**Work request:** Without including any pictures, write out the data below exactly.
Data for this exercise section start
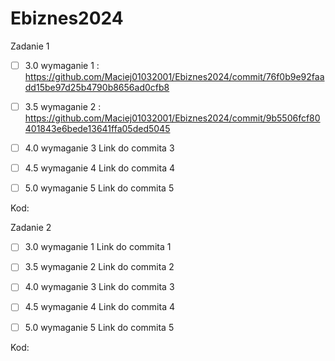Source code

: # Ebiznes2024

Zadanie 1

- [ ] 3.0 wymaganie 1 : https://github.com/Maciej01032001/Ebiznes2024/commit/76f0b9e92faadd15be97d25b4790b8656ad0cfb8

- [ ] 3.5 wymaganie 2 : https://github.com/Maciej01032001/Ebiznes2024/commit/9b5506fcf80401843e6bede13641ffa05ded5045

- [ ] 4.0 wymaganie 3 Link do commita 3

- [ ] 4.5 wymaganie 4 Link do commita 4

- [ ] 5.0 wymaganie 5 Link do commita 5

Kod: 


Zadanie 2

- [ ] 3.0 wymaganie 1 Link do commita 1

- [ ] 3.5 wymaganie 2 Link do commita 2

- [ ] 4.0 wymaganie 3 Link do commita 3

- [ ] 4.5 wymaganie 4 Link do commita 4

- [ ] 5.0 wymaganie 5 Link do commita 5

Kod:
Data for this exercise section end
**Expected answer:**
Source code

: # Ebiznes2024

Zadanie 1

- [ ] 3.0 wymaganie 1 : https://github.com/Maciej01032001/Ebiznes2024/commit/76f0b9e92faadd15be97d25b4790b8656ad0cfb8

- [ ] 3.5 wymaganie 2 : https://github.com/Maciej01032001/Ebiznes2024/commit/9b5506fcf80401843e6bede13641ffa05ded5045

- [ ] 4.0 wymaganie 3 Link do commita 3

- [ ] 4.5 wymaganie 4 Link do commita 4

- [ ] 5.0 wymaganie 5 Link do commita 5

Kod: 


Zadanie 2

- [ ] 3.0 wymaganie 1 Link do commita 1

- [ ] 3.5 wymaganie 2 Link do commita 2

- [ ] 4.0 wymaganie 3 Link do commita 3

- [ ] 4.5 wymaganie 4 Link do commita 4

- [ ] 5.0 wymaganie 5 Link do commita 5

Kod:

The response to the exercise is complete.